Once eaten mainly in Greece, Turkey, and the Middle East, tahini has gained worldwide popularity—especially in vegan circles. Tahini (also spelled: tahina) is the Arabic word for sesame seed butter. The sesame seeds that go into tahini are either raw or roasted. Like coffee, the roasting may be light or dark, and darker roasting gives the tahini a complex and smoky flavor. By contrast, tahini made from raw sesame appears in countless raw food recipes.
You can also spread tahini on bread—if you take that route, toss on a few sliced dates a perfect accompaniment.
Is Tahini Vegan?
Since tahini contains nothing but ground sesame seeds, it’s invariably vegan. Like any seed-based food, tahini is rich in protein and healthy fats. It’s also a terrific source of calcium and several other minerals.

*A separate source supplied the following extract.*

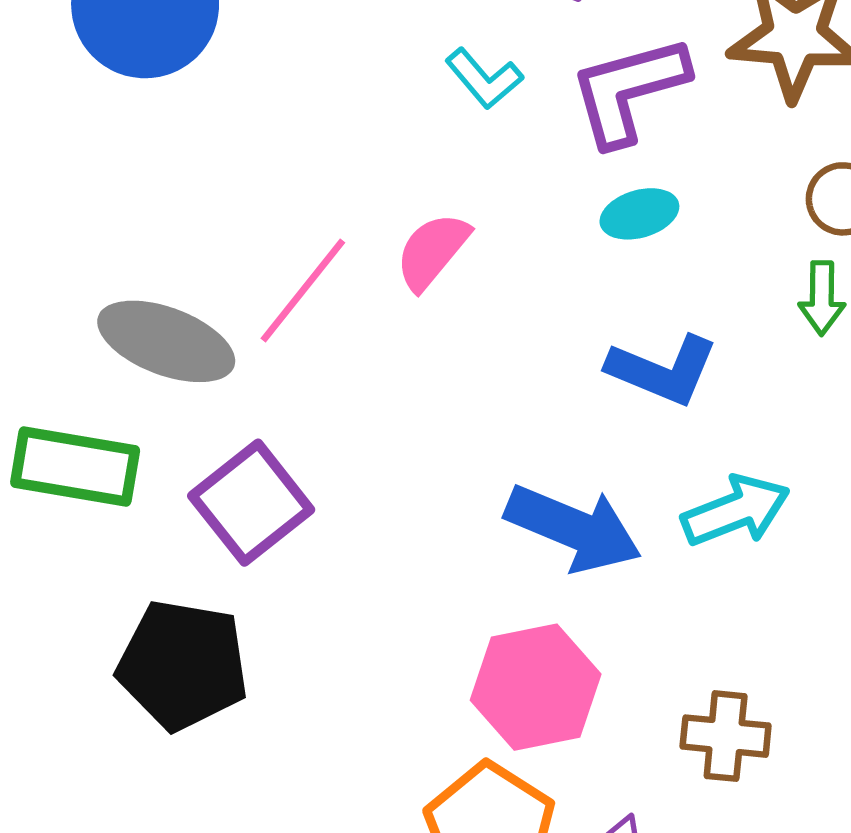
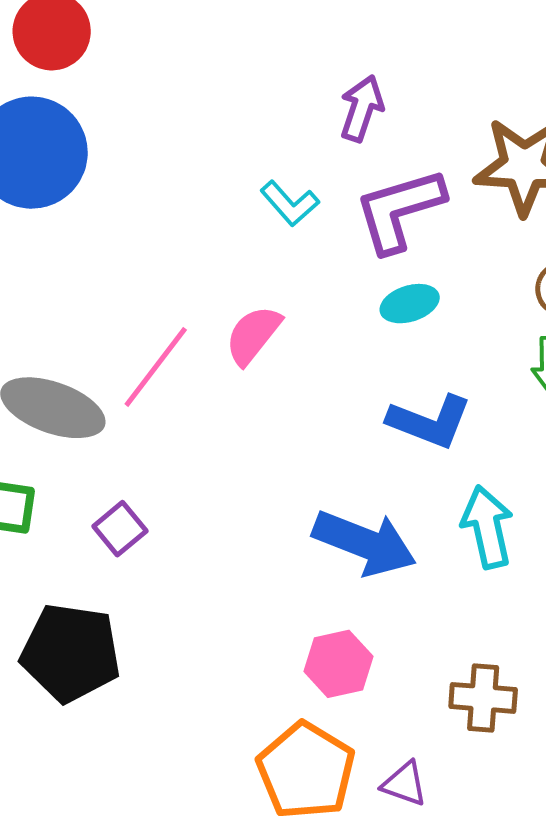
purple square: (251, 503) -> (120, 529), size x0.6
cyan arrow: (736, 511) -> (487, 527), turned -80
pink hexagon: (536, 687) -> (338, 664), size x0.7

You can make a wonderfully creamy dairy-free sauce in minutes by mixing tahini with water, lemon juice, and minced garlic. People commonly call this sauce tahini, when it should really be called tahini sauce (or tahini dressing). This can create confusion for vegans, since Greek-style falafel restaurants usually add yogurt to their tahini sauce. Tahini sauce is an essential accompaniment to falafel, and it’s also a magnificent salad dressing. If you enjoy savory vegan bowls, tahini sauce is an unbeatable addition.
When ordering falafel at restaurants, always ask whether the tahini sauce contains yogurt.
Tahini deserves a place in your pantry, especially if you’re vegan or if you love Middle Eastern cooking. It’s also an excellent food for disaster prepping given its long shelf life and nutrient density.
For such a simple food, the quality varies immensely from one brand to the next. I’ve found that tahini produced in the Middle East consistently tastes better than brands made elsewhere. Al Wadi tahini, which is made in Lebanon, is reasonably priced and perhaps the tastiest brand on the market.